WHAT YOU WILL DO:
[A] In the film shoot excerpt, what film format did the production use after borrowing a 3-perf gate?
[B] Print the passage of the film shoot excerpt starting at "Dunk says the" and ending at "the opposite direction.".

::: SOURCE EXCERPT :::

Dunk says the production team ‘originally wanted to shoot it in 16mm, but by borrowing a 3-perf gate from d.a.v.e. [a Toronto post/effects house],’ they were able to shoot in 35mm. This was a major breakthrough from Dunk’s point of view because Santa was to be very effects heavy, and optical effects succeed much better on the larger stock. Given that the producers had spent 10 years putting the production together, Dunk’s efforts to shoot the best possible movie were appreciated.
Dunk (At the End of the Day: The Sue Rodriguez Story, Hard Rain), says the space requirements for the movie’s set were so large they took up twice the size of the biggest stage in the building. They had to do all the shots looking in one direction first, then set up all over again to take the shots required from the opposite direction.

::: PROVIDED RECORDS :::

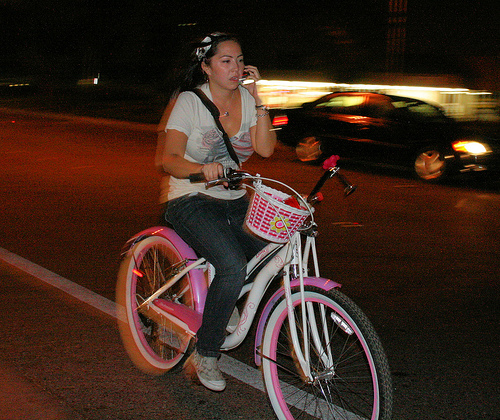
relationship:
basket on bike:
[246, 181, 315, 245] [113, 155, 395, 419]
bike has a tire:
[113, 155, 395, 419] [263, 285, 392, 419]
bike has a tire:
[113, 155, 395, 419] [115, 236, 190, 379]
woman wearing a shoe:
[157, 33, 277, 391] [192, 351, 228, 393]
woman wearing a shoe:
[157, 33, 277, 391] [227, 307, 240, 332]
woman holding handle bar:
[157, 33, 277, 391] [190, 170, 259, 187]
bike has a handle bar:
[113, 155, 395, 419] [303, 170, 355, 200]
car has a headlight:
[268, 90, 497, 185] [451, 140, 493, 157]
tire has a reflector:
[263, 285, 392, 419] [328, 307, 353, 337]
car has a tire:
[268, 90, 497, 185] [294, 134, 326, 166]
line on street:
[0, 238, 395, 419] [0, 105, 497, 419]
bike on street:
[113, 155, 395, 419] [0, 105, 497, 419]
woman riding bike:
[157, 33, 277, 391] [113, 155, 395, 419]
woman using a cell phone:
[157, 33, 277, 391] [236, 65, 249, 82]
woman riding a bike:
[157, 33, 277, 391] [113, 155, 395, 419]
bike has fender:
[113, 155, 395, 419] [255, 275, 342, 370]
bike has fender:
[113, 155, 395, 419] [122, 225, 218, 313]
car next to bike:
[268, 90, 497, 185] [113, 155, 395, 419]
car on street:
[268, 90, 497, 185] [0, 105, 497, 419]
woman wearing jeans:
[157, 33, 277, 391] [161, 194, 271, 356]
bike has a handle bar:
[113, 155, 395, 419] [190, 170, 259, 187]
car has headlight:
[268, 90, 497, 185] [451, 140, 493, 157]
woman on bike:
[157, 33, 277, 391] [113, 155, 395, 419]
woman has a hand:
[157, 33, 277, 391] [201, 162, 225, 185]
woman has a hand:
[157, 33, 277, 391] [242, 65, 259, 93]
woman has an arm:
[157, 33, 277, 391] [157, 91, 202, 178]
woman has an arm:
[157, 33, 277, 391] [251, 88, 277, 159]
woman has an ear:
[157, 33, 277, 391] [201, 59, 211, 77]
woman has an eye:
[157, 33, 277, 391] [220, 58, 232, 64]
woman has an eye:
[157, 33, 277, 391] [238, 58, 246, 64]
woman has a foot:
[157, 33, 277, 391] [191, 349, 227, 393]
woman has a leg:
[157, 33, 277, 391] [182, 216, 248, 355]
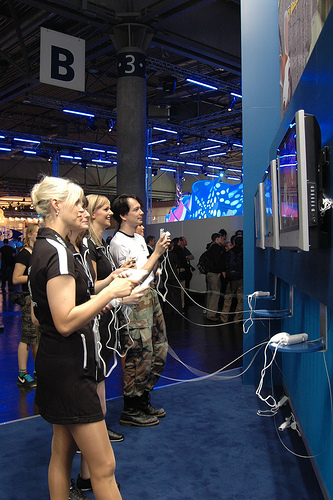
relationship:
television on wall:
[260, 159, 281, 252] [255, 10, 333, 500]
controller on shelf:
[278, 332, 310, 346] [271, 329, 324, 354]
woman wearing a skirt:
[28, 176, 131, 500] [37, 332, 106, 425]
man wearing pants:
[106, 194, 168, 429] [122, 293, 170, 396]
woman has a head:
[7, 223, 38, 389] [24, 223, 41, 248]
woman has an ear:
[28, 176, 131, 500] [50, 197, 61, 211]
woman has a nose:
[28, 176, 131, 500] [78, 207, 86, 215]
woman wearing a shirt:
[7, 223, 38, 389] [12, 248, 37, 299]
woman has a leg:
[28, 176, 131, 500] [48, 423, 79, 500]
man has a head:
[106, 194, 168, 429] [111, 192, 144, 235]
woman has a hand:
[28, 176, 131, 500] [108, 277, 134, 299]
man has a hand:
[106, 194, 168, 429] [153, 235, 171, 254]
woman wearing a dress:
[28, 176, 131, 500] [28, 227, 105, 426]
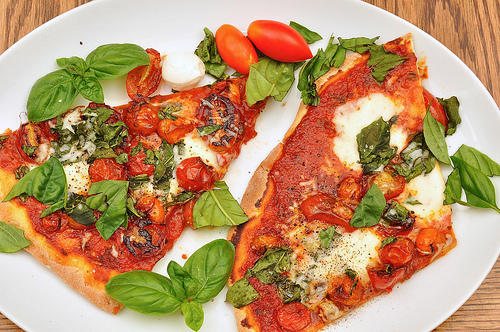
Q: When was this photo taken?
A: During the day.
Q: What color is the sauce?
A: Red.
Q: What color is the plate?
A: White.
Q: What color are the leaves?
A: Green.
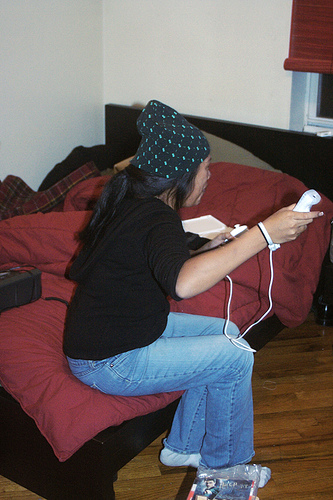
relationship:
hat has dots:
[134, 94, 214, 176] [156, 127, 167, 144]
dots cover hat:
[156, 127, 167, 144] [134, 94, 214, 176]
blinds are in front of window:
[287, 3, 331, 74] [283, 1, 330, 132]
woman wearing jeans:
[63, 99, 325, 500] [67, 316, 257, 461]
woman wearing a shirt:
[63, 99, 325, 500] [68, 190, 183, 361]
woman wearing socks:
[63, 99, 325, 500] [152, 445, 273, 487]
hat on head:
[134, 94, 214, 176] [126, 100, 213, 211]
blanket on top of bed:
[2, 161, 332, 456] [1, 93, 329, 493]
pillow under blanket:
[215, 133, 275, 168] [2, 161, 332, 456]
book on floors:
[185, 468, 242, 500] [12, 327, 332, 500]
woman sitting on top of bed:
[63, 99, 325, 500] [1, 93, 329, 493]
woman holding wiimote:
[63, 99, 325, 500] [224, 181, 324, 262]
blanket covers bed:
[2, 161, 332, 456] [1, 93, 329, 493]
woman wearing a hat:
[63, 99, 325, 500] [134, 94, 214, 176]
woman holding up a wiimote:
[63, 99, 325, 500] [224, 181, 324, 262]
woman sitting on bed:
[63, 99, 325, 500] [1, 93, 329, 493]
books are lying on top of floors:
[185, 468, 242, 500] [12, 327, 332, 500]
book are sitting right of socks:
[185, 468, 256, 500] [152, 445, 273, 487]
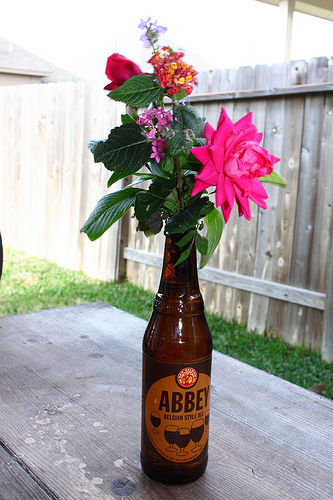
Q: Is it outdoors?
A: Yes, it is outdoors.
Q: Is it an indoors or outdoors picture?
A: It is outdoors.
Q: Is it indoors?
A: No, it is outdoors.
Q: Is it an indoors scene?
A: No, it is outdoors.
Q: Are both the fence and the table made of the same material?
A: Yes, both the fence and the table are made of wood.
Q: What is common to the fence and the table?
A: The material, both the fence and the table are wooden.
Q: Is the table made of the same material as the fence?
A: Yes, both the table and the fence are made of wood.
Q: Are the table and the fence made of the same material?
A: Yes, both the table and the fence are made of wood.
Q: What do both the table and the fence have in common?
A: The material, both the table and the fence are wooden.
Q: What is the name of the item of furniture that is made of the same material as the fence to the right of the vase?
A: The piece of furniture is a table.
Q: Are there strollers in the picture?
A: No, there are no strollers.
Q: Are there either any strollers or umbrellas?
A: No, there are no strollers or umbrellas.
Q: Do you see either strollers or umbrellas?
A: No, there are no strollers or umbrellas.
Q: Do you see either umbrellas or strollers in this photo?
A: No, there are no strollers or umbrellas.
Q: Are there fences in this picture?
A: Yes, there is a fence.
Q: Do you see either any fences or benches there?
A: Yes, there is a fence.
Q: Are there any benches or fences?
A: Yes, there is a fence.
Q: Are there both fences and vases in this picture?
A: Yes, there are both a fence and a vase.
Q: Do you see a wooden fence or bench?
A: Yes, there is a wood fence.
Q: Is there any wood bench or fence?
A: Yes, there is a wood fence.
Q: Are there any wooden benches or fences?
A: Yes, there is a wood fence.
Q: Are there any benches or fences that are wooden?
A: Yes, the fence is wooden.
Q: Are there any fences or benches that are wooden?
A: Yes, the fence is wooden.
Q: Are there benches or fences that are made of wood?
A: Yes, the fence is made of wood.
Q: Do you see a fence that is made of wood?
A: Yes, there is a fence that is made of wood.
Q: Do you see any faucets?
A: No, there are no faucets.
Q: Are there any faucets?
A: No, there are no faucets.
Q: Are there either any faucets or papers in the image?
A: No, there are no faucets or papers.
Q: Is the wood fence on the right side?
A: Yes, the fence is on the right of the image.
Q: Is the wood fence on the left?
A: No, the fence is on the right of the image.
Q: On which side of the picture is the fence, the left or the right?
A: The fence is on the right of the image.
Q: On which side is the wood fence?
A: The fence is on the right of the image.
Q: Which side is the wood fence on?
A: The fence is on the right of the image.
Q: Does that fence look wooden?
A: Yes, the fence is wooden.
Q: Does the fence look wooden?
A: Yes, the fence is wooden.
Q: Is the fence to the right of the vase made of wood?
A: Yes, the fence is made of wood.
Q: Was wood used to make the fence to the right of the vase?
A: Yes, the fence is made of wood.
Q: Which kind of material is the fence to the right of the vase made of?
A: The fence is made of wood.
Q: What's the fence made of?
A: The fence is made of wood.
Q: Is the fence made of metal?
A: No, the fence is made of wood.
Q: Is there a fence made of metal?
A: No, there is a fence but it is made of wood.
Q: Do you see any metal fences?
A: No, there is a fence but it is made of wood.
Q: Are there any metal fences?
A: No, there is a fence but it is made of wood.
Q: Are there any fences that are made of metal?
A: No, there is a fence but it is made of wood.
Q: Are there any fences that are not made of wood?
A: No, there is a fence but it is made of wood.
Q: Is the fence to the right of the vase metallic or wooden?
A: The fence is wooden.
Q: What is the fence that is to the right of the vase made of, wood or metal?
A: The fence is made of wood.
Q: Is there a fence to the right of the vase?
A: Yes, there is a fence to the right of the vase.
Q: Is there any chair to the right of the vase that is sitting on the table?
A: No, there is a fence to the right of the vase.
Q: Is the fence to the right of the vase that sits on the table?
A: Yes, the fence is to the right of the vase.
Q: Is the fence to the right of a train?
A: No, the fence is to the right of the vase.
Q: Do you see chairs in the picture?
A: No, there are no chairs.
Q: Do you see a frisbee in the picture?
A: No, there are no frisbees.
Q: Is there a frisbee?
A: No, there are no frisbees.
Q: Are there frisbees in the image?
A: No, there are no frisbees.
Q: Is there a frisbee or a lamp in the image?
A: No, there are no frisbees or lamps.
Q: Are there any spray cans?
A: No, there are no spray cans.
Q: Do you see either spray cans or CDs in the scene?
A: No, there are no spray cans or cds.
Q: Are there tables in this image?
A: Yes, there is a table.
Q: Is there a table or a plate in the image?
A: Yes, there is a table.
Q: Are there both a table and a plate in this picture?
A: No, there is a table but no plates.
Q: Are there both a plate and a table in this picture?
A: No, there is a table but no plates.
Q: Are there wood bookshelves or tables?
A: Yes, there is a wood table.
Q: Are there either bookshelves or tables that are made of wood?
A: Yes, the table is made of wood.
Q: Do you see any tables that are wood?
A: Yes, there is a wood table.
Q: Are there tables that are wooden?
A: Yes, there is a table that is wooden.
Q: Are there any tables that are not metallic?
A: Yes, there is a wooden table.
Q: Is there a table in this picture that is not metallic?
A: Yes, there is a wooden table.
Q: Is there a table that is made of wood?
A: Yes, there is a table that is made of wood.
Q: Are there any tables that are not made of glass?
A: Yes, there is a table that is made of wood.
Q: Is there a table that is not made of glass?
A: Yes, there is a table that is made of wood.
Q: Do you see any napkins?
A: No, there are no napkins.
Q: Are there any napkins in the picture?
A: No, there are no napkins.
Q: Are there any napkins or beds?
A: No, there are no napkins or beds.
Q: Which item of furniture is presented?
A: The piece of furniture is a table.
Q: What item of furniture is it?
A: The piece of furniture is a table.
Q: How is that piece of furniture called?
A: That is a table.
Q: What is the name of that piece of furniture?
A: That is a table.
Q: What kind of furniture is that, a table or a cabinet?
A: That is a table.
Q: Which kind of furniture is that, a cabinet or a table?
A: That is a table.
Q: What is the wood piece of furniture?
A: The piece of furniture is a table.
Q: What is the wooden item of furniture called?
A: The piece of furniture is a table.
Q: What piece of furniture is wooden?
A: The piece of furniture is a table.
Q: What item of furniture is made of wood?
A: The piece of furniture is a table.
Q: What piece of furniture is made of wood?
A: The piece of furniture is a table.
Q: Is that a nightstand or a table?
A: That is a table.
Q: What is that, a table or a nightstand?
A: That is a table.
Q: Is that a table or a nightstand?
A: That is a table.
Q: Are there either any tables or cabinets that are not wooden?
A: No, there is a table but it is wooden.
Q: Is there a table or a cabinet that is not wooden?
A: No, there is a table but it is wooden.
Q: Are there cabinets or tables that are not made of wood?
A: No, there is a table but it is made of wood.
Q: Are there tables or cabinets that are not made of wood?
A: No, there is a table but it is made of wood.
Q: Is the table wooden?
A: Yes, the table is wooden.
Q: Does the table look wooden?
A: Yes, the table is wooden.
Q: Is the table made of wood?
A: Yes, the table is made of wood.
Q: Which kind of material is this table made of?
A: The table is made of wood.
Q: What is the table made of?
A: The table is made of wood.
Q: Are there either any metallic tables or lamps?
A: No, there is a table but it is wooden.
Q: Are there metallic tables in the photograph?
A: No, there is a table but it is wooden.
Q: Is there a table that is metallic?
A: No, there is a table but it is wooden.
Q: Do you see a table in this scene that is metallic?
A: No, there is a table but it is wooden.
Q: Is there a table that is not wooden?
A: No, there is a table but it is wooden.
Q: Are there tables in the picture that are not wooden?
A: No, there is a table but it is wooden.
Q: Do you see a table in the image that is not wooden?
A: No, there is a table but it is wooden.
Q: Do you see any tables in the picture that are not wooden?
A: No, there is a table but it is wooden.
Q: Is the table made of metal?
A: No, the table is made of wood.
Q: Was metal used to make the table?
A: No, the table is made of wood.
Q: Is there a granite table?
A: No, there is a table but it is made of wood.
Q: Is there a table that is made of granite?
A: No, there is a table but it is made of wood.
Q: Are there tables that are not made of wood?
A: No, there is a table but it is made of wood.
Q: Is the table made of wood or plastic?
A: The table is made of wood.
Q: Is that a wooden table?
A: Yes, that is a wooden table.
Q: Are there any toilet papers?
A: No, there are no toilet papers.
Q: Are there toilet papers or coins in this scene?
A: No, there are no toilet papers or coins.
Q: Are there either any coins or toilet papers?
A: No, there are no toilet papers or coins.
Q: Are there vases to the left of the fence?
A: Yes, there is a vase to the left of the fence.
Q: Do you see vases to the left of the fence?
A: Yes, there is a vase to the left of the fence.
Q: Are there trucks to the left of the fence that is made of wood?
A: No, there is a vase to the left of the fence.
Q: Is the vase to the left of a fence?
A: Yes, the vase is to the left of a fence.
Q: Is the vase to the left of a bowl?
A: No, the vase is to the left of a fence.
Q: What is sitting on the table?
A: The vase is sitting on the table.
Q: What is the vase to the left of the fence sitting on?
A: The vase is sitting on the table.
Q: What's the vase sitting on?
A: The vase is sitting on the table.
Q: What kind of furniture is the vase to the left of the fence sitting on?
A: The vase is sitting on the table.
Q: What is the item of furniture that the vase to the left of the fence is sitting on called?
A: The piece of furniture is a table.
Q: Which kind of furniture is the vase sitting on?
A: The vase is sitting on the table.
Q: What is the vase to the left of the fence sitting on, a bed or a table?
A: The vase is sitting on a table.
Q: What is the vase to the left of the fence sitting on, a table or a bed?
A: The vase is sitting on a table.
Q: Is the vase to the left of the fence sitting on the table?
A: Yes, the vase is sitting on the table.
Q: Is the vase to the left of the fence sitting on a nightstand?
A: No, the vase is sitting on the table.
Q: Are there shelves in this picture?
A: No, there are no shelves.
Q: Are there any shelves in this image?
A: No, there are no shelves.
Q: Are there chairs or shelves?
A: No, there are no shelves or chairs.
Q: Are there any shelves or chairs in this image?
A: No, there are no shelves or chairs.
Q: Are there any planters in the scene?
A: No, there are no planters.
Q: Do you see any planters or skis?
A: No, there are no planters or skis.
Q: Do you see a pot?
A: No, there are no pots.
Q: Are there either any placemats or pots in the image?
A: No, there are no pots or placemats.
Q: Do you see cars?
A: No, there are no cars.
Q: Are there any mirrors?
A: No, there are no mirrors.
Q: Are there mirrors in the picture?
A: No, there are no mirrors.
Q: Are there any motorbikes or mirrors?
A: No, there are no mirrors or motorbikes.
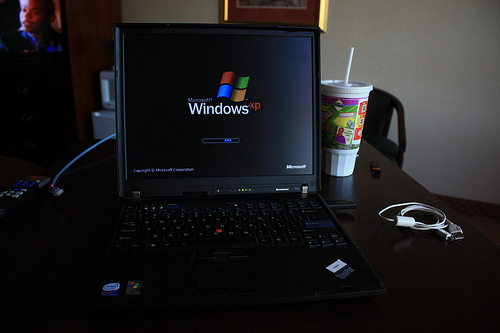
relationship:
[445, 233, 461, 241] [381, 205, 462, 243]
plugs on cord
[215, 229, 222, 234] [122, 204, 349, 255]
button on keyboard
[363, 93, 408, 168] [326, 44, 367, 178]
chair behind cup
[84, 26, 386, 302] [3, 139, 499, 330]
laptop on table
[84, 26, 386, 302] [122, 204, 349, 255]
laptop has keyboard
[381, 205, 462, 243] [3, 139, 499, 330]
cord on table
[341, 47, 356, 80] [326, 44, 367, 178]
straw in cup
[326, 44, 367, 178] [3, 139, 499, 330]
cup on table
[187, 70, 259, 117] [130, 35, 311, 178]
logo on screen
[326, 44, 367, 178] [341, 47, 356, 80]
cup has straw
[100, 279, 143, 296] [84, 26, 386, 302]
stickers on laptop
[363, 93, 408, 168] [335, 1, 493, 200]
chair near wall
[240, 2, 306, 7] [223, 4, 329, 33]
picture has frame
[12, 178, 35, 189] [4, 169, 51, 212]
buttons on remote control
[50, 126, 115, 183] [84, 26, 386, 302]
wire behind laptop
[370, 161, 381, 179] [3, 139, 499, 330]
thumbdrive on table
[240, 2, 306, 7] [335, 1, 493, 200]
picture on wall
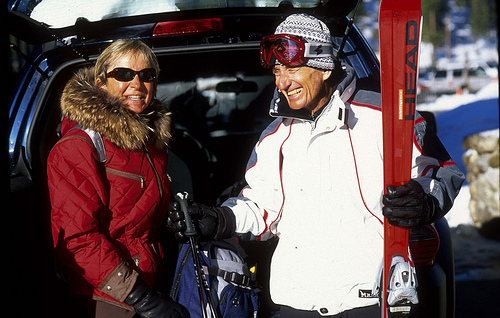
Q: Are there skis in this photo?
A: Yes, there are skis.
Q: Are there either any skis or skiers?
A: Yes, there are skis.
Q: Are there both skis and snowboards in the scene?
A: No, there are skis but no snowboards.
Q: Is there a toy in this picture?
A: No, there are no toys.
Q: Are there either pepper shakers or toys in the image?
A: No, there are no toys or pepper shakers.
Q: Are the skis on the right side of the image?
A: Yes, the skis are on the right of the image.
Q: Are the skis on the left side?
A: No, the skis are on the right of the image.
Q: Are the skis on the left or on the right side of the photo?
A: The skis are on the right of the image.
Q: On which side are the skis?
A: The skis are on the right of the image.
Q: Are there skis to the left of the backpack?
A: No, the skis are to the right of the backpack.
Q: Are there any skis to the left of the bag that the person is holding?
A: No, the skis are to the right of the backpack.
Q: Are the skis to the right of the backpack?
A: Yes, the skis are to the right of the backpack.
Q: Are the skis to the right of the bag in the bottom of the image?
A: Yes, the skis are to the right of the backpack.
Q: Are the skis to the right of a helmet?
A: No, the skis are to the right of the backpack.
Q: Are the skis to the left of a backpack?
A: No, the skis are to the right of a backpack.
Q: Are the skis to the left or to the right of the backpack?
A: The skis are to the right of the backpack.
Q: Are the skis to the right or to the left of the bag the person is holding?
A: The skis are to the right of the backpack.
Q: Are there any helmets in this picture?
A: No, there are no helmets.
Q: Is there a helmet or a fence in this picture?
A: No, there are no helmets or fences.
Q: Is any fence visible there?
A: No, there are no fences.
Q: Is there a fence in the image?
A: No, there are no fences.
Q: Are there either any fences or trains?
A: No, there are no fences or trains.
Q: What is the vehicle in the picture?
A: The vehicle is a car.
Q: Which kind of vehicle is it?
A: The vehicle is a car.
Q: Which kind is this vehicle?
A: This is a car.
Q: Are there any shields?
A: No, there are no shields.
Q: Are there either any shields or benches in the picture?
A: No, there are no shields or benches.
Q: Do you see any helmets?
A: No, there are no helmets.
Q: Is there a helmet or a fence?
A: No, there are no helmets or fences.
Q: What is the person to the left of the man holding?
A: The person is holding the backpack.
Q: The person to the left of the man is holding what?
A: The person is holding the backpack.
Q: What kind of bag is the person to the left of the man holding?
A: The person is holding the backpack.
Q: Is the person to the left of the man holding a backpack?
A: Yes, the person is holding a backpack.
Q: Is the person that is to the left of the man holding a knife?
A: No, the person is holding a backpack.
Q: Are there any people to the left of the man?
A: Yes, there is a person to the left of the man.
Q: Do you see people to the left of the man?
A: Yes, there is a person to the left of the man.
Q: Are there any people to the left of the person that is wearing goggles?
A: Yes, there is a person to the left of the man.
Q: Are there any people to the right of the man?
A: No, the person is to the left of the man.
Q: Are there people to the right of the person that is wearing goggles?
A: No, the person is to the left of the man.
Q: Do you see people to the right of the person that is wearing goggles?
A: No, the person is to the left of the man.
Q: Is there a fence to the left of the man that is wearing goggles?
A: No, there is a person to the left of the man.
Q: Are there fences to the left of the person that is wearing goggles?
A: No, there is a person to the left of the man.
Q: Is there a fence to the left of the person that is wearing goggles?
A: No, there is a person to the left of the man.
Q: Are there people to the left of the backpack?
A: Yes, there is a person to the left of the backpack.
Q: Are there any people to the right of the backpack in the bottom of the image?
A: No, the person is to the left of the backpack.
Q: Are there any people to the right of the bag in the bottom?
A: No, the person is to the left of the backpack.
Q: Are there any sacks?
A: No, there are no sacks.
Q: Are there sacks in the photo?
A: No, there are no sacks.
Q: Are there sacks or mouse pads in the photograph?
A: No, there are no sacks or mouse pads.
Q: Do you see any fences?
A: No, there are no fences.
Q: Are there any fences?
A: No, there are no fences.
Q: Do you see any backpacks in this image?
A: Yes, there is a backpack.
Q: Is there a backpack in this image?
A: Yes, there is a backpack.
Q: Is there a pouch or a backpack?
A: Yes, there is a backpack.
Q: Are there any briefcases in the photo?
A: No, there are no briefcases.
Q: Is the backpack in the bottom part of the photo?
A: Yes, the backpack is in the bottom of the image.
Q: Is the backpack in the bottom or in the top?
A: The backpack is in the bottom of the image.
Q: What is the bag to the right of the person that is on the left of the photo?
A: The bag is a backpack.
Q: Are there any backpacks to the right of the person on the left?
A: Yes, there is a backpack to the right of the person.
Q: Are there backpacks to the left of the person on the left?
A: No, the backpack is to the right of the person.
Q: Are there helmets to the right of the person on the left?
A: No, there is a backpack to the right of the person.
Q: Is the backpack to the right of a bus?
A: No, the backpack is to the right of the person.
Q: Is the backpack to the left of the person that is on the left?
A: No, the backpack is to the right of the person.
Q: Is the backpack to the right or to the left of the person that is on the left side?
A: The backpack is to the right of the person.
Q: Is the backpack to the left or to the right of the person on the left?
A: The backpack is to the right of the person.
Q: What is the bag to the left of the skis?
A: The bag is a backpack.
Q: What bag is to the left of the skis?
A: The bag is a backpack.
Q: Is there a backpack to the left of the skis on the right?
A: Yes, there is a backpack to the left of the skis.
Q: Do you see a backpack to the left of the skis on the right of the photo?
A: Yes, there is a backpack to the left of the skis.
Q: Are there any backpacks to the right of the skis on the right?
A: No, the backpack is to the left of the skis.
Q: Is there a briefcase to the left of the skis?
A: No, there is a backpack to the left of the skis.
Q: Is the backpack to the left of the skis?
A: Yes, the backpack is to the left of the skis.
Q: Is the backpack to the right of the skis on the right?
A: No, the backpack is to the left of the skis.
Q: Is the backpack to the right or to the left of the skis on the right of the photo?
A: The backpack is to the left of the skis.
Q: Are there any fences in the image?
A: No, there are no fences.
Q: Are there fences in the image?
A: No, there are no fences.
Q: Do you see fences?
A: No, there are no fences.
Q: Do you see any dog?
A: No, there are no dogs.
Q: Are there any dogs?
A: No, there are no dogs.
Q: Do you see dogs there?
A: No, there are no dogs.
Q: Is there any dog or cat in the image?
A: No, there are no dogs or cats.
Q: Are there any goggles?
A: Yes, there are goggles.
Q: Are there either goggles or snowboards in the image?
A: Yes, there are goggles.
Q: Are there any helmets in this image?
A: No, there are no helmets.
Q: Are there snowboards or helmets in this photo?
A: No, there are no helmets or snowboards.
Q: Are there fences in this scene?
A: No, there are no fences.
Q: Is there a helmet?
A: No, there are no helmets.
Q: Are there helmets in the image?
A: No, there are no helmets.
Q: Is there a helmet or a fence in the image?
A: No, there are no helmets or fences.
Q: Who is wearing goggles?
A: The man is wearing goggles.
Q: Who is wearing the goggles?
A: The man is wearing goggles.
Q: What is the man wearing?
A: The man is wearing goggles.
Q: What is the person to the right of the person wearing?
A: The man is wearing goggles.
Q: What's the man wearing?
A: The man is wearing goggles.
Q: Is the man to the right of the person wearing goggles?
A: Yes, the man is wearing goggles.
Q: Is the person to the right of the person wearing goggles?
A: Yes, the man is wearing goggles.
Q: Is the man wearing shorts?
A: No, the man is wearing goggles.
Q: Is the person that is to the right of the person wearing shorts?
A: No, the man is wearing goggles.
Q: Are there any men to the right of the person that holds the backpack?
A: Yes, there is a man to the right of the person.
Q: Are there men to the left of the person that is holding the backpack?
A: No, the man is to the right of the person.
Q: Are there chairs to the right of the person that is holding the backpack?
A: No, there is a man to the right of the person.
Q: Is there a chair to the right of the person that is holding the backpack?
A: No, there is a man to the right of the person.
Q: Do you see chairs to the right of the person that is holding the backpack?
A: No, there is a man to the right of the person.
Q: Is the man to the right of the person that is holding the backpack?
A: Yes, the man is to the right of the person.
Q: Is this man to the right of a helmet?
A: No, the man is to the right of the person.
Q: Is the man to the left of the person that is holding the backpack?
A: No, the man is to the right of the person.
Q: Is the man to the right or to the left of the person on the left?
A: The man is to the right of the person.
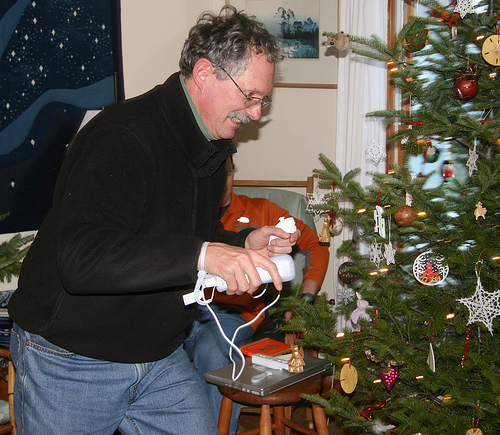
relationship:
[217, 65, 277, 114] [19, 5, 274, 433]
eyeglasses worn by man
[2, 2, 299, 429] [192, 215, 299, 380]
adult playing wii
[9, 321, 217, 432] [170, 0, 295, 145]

:::

ANSWERS TO THE PROBLEMS:
[A] 35mm

[B]
Dunk says the production team ‘originally wanted to shoot it in 16mm, but by borrowing a 3-perf gate from d.a.v.e. [a Toronto post/effects house],’ they were able to shoot in 35mm. This was a major breakthrough from Dunk’s point of view because Santa was to be very effects heavy, and optical effects succeed much better on the larger stock. Given that the producers had spent 10 years putting the production together, Dunk’s efforts to shoot the best possible movie were appreciated.
Dunk (At the End of the Day: The Sue Rodriguez Story, Hard Rain), says the space requirements for the movie’s set were so large they took up twice the size of the biggest stage in the building. They had to do all the shots looking in one direction first, then set up all over again to take the shots required from the opposite direction.